(DATASET)
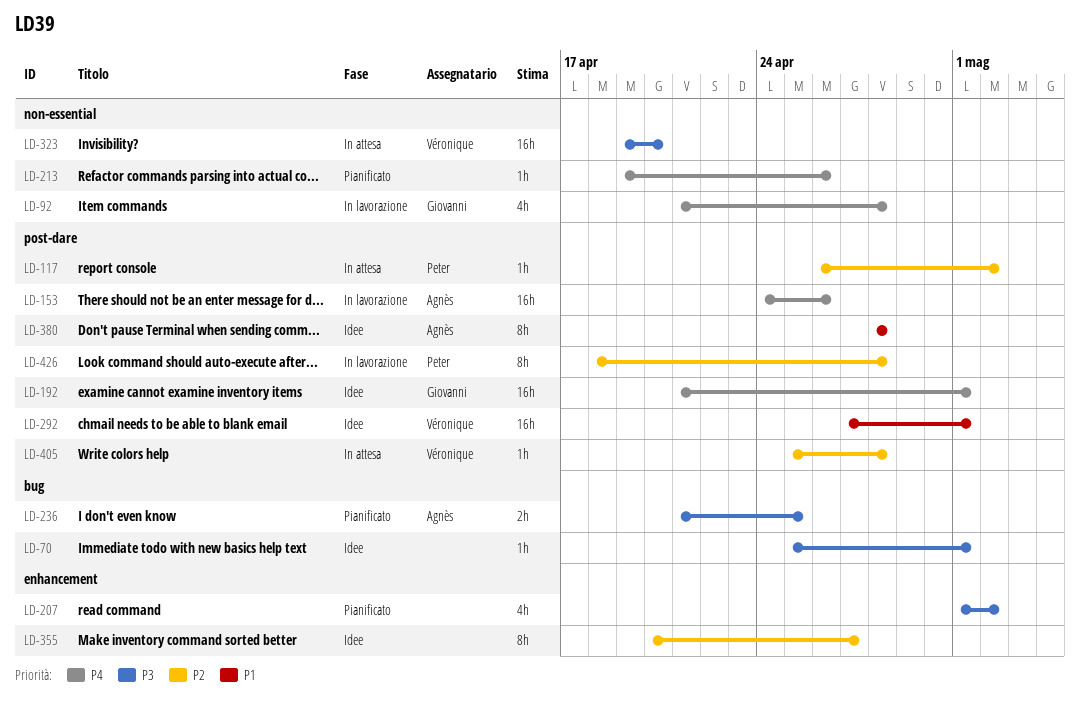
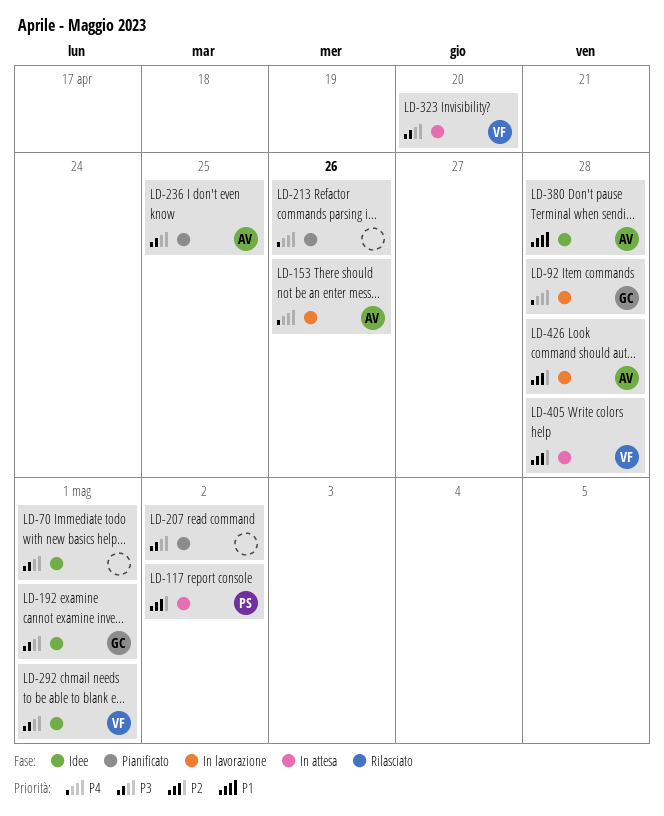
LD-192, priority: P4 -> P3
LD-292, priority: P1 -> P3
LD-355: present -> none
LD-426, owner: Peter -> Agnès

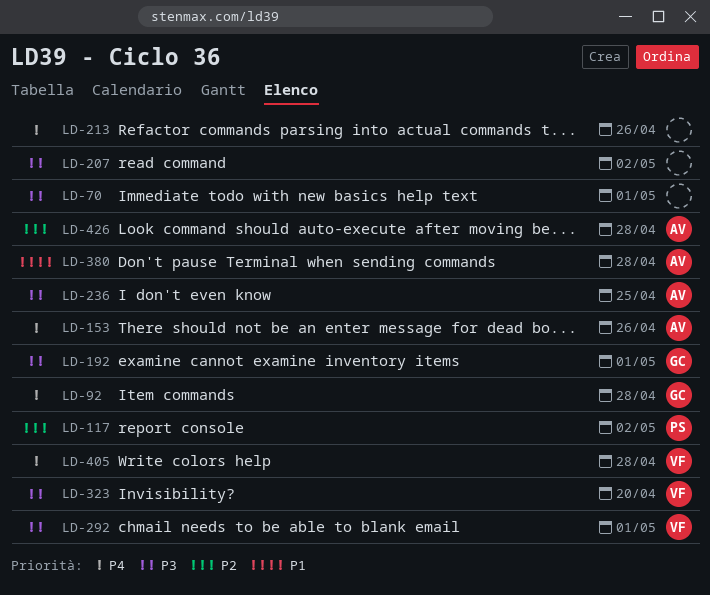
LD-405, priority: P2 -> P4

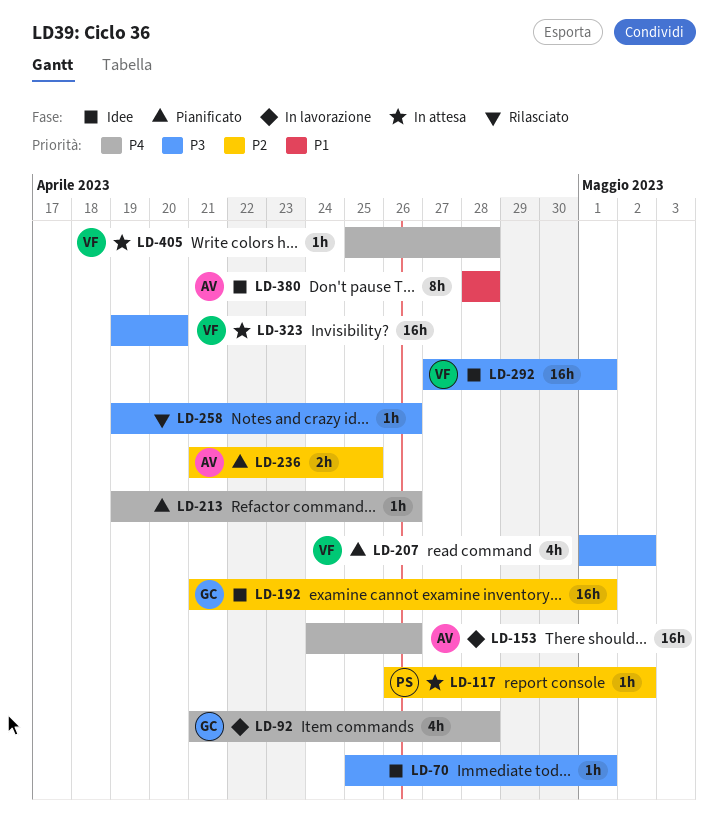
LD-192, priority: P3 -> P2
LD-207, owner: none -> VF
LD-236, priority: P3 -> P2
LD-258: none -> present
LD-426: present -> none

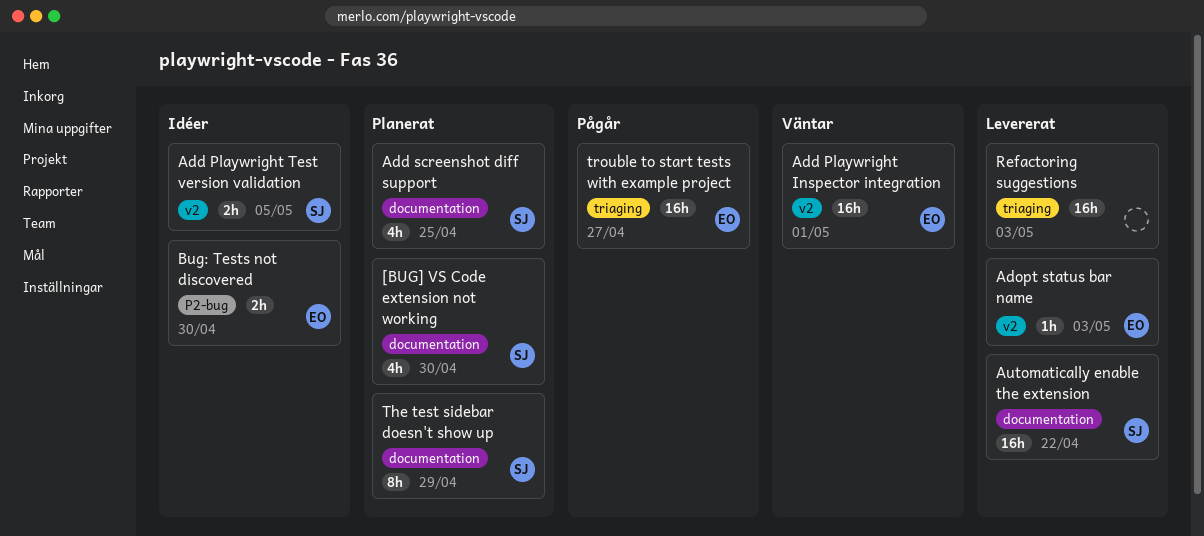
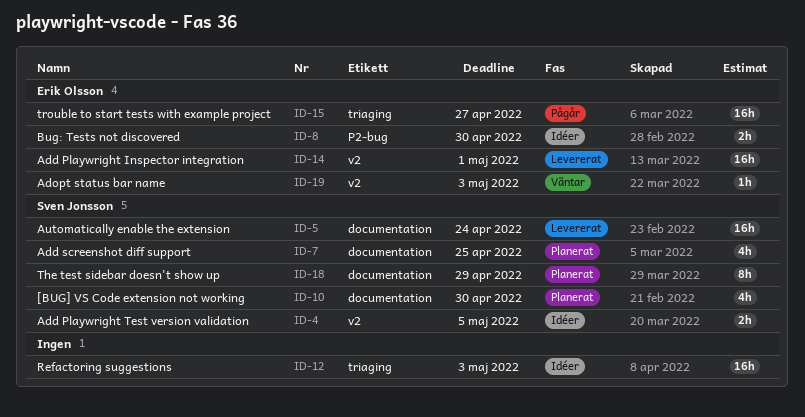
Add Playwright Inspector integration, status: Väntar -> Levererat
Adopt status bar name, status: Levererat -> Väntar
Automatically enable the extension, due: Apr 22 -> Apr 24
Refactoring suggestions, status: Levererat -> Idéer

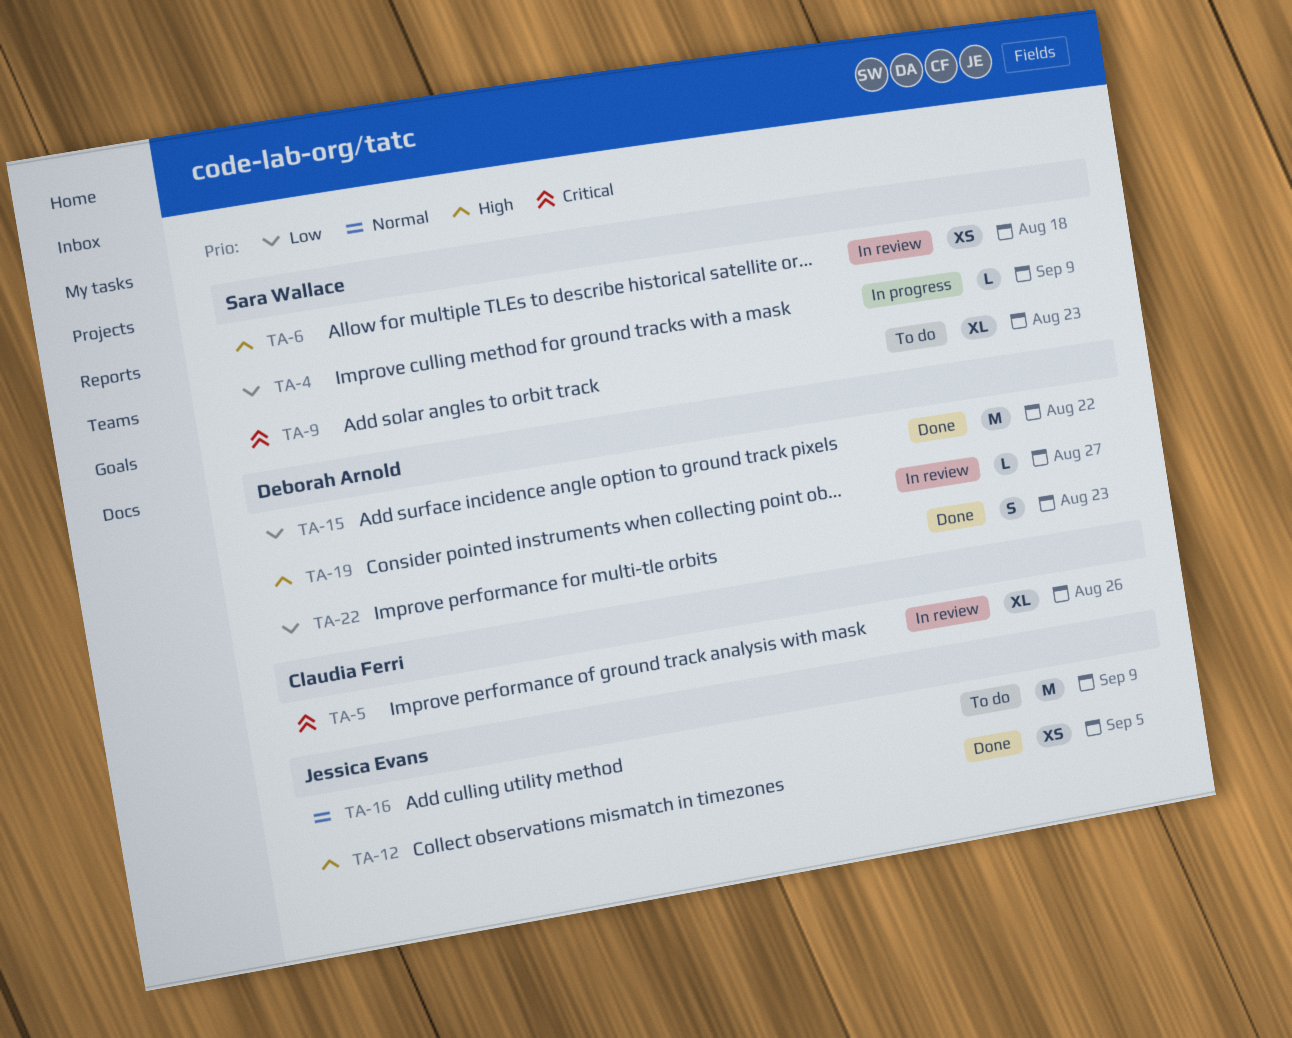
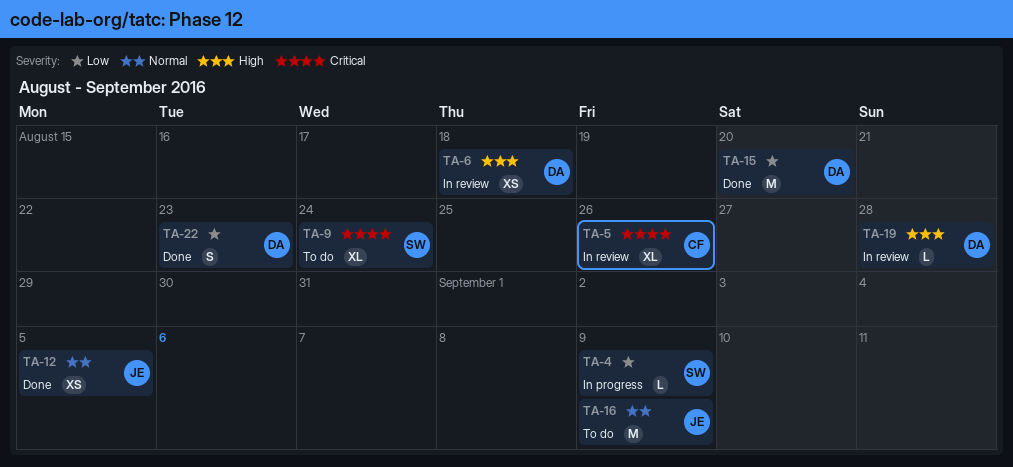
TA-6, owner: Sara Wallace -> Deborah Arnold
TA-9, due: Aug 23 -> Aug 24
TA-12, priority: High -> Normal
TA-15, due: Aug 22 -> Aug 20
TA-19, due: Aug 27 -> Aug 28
(End DATASET)
The answer must be every line from the records above that contains the word "Levererat", copied out.

Add Playwright Inspector integration, status: Väntar -> Levererat
Adopt status bar name, status: Levererat -> Väntar
Refactoring suggestions, status: Levererat -> Idéer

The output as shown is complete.